General practitioners and triagists are jointly responsible for this triage. A well-running triage process is important for the entire emergency chain.
It is therefore very important that you, as a general practitioner or triagist, know how the triage process works. There is a shortage of triagists and we need to train a lot of additional triagists.

Methods:

The general practitioner training at Radboudumc and the largest training organization for emergency general practitioner care in the Netherlands, Schola Medica, developed this game to provide primary care providers with insight into this process.
Students of Hogeschool Arnhem Nijmegen, Communication and Multimedia Design made a prototype for us.

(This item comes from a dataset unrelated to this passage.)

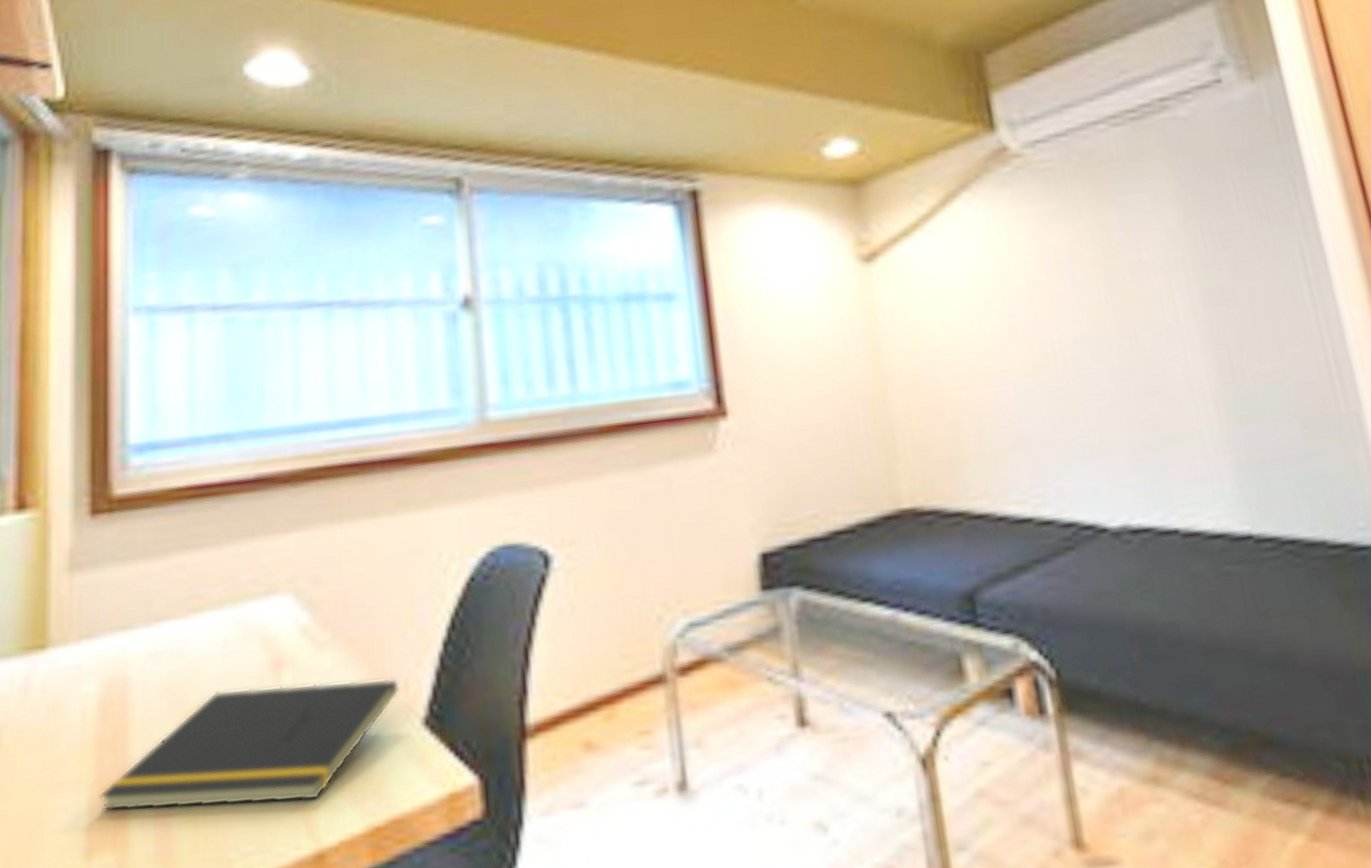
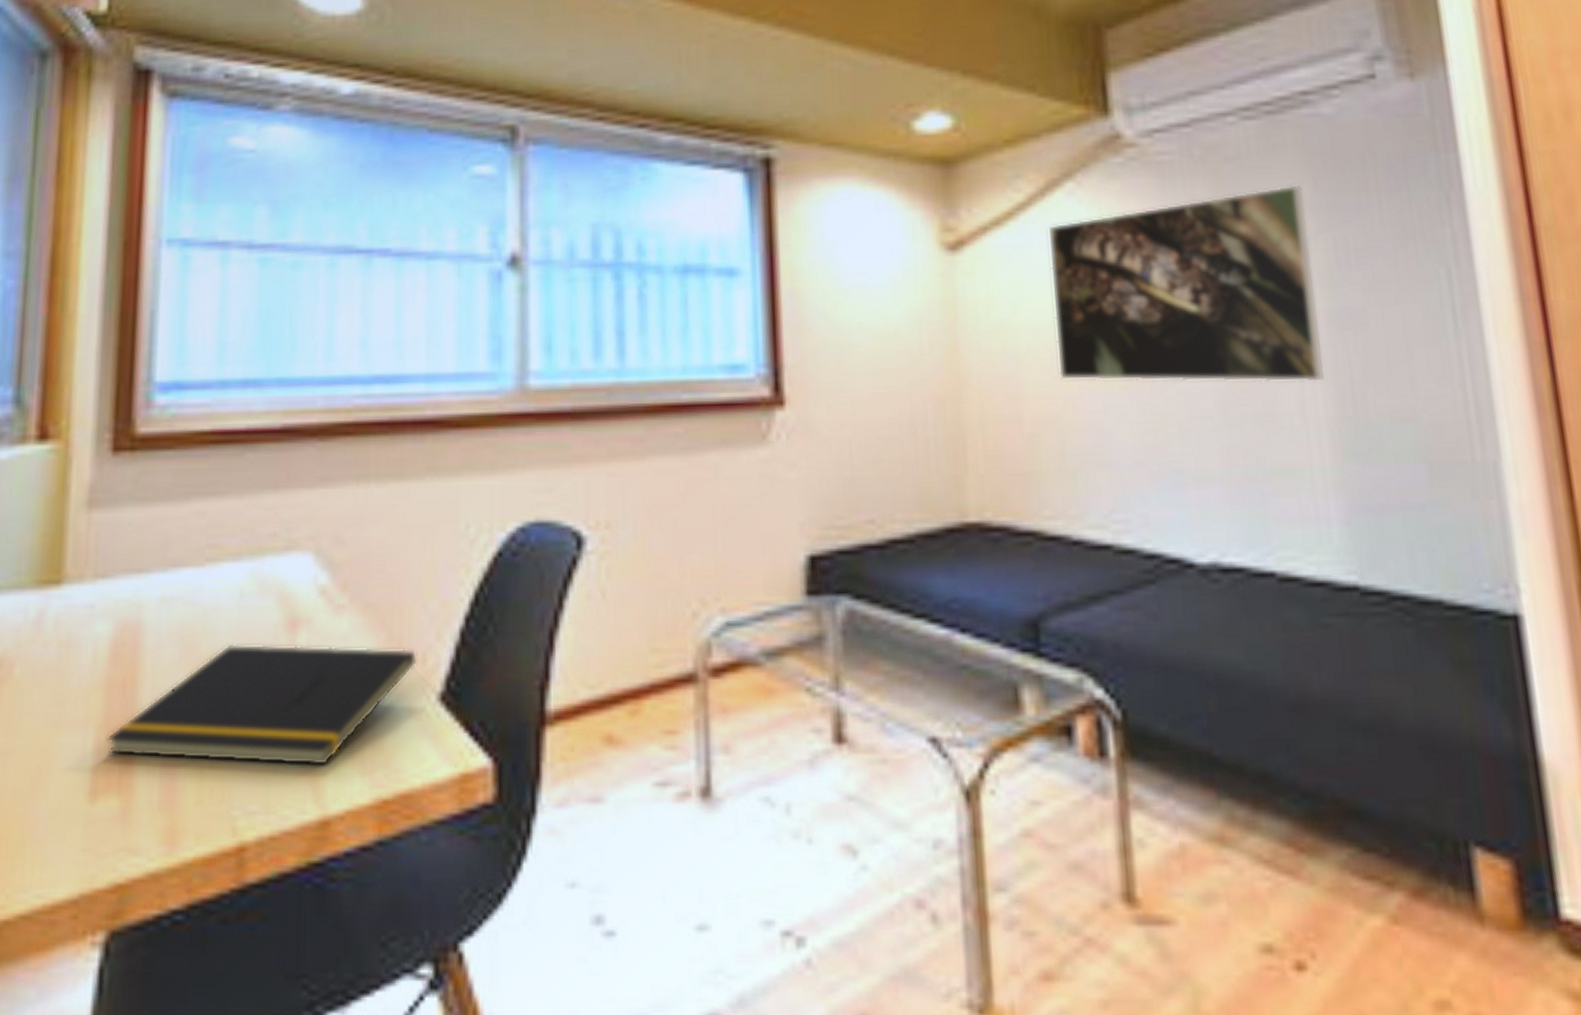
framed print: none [952,180,1205,372] -> present [1049,185,1325,383]

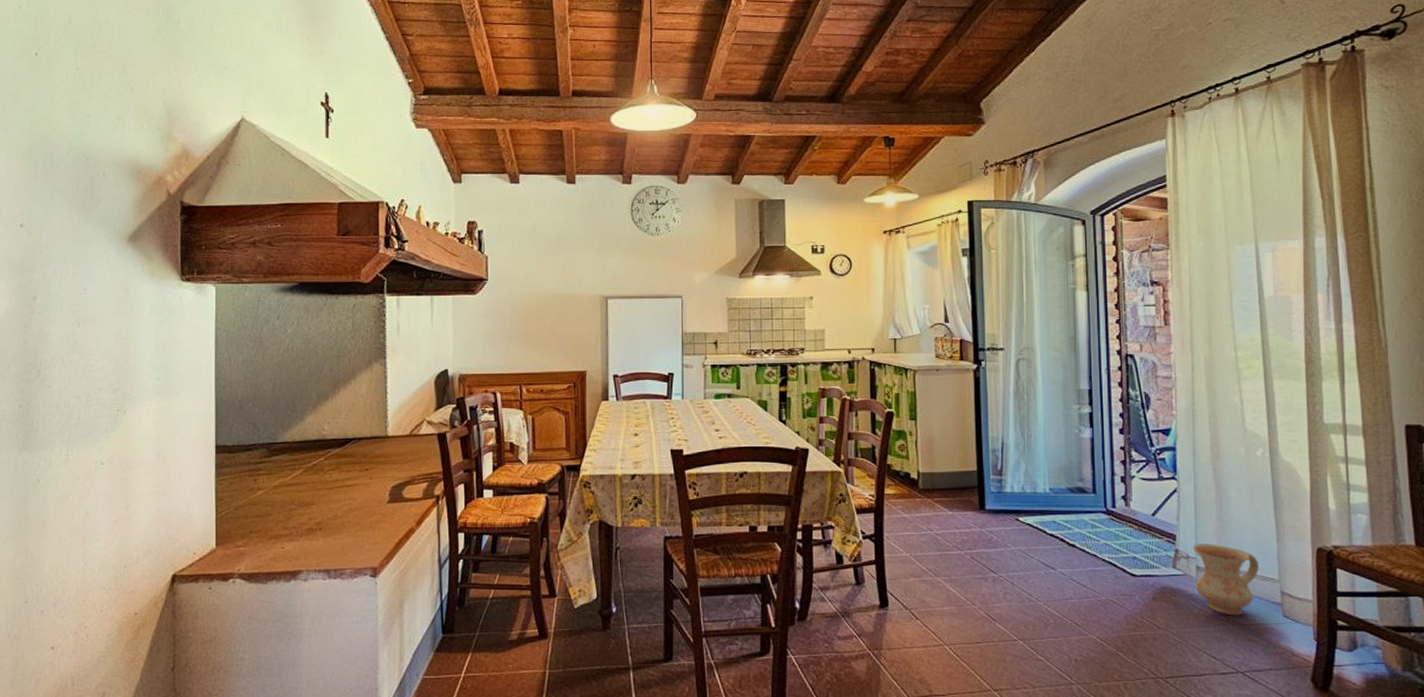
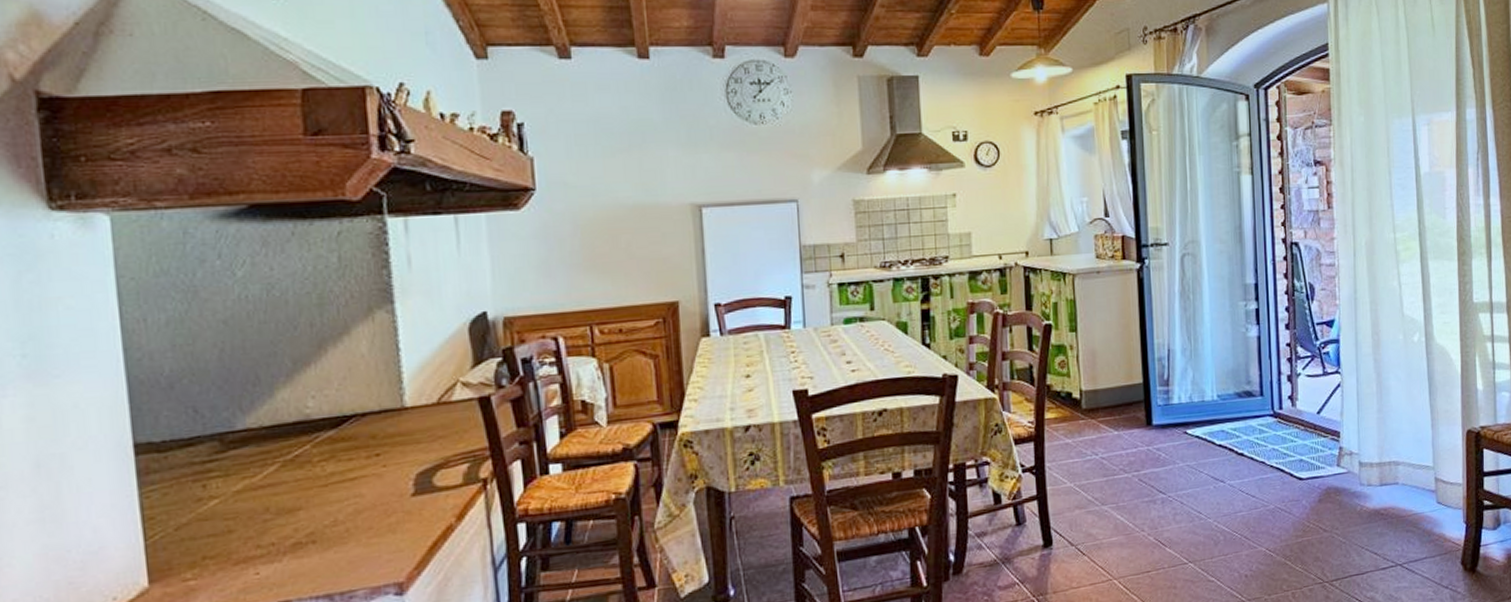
ceramic jug: present [1192,544,1260,616] -> none [1355,437,1417,509]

With this prototype we applied for a subsidy from an emergency care fund for education.
Together with the future users we made, tested and improved the game.

Results:

Within a month of the game's launch in March 2023, 10,000 people have already played the game.
The game is based on the Dutch Triage Standard (NTS) and is supported by the NTS foundation and Ineen, an organization for primary care, including the out-of-hours GPs.

Conclusion(s):

Together with all major organizations in emergency care training, we developed a game that all triagists and general practitioners can play for free.
On www.triagegame.nl you learn, in a playful way and in a real-life setting, how triage works, which fixed criteria are discussed and what potential pitfalls are. You can learn if you are able to offer your patients the right care, at the right time and in the right place.

Points for discussion:

How do you ensure that you collaborate with many different organizations and create a widely supported game?

How do colleagues from other countries train the triage process?

Can we inspire other countries to adopt the framework of this game?